A partir de agora só vou falar de coisas mínimas
insetos quase ausentes com seus gestos tímidos.
O movimento invisível de um olhar para a ternura
de um pássaro desdobrando a sua asa em contraluz.
O fulgor de um rosto no apressado rumor do lago
na mais desconhecida angústia das palavras caladas.

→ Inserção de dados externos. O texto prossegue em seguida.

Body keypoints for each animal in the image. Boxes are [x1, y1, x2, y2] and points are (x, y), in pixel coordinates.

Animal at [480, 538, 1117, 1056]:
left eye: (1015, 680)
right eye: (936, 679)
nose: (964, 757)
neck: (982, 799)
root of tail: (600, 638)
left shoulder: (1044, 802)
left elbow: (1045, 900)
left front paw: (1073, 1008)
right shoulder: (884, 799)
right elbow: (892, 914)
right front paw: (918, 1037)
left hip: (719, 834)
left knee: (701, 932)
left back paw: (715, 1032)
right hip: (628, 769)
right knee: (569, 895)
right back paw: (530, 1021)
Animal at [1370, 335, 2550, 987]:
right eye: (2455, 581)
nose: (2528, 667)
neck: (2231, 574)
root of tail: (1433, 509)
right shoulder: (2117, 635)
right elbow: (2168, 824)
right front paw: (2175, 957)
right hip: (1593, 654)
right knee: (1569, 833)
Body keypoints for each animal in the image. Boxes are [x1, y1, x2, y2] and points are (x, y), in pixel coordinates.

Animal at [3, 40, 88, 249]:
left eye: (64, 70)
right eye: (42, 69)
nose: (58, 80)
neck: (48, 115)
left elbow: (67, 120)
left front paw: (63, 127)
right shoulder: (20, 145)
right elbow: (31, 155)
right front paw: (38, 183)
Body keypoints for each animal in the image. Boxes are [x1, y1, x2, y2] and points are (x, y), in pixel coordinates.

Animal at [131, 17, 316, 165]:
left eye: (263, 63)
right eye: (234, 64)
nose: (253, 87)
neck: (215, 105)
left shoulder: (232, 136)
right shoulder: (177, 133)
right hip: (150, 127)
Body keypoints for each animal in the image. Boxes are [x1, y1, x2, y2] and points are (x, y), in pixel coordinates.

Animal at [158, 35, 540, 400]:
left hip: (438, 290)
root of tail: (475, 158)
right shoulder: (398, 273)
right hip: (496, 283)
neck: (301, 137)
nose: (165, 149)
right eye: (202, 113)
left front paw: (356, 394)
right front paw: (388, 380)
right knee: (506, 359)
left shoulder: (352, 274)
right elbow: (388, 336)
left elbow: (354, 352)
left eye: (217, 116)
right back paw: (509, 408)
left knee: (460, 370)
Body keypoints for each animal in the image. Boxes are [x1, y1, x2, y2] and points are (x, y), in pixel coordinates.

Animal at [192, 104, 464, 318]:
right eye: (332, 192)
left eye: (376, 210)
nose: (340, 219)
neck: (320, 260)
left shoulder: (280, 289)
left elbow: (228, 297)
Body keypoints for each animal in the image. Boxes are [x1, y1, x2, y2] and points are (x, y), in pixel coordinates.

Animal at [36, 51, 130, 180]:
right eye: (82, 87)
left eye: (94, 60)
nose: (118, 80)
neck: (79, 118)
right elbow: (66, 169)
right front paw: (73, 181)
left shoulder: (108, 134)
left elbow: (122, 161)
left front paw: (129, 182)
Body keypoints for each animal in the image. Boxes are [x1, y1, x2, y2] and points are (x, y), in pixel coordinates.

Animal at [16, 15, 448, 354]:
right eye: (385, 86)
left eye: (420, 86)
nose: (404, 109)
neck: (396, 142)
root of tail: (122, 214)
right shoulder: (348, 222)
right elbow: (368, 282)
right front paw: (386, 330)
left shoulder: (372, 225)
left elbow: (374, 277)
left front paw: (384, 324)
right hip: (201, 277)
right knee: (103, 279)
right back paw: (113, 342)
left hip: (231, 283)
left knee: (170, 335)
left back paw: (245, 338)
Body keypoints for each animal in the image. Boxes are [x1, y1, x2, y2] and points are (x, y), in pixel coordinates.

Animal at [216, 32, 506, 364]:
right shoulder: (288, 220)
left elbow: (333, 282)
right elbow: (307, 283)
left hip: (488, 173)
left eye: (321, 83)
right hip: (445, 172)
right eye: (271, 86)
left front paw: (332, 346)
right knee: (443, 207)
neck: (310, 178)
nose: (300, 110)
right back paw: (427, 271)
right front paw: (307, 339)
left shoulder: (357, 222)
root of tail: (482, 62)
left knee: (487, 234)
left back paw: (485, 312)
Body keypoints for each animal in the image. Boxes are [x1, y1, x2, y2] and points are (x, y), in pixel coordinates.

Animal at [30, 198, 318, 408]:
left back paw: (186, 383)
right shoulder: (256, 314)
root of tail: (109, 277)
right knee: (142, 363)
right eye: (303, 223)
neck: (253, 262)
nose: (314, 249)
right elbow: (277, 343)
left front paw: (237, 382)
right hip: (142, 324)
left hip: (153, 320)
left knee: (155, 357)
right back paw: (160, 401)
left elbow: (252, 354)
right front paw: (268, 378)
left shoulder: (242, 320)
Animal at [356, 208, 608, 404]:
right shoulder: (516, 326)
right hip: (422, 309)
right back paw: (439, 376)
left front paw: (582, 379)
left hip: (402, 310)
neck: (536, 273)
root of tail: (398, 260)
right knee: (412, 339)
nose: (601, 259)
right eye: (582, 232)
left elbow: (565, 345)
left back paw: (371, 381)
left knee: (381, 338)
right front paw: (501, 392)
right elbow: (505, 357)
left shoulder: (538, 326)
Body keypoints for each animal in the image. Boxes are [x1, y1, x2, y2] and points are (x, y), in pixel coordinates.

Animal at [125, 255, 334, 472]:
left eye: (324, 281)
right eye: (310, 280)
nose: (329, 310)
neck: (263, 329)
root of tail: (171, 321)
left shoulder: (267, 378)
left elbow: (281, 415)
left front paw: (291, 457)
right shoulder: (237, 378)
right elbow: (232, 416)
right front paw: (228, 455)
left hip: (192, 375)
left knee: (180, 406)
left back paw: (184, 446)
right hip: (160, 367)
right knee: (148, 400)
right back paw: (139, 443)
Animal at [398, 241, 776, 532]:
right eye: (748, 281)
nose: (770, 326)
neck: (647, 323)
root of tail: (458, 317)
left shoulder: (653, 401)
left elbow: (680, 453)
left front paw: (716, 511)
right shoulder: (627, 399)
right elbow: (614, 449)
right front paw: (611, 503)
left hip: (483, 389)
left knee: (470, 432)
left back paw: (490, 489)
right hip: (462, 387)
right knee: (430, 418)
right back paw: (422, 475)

E daquelas que em surdina dissemos fora de tempo
até há doce cumplicidade das vozes na porta entreaberta.
A mão pálida é um pássaro pousado sobre o cromado
enquanto a chave roda e desfaz o doméstico equívoco.
Depois sobre as pontes ocorre-me uma ilusão de viagem
uma súbita vertigem de que ali venceremos o tempo.
Vou pelo jardim público e escondo-me na fresca penumbra
circulo cego de cores guiado pelo solfejo das folhas e aromas.
Descortino entre caos o golpe de mestre do carteirista
e a sua dramática desolação perante o vazio do porta moedas.
Emociona-me a mulher com seu pé descalço e sapato na mão
de tacão alto sob a armadilha da calçada portuguesa tão frágil.
Não imaginam como me dói o Corneto derramado da criança
a profunda tristeza do seu olhar deixa-me o coração gelado.
Vou pelas ruas desertas e esmolas no rés de chão do fim das vidas
sorrio aos olhos enrugados de esperas por amores e gatos e gaiolas.
Enfim fico em êxtase no encontro com a imagem de um grão de areia
ali anónimo e indiferente à convulsão que provoca na engrenagem.
Os turistas da grande solidão disparam a tudo quanto mexe ou fica quieto
na grande guerra de roubar e levar para casa toda a beleza do mundo.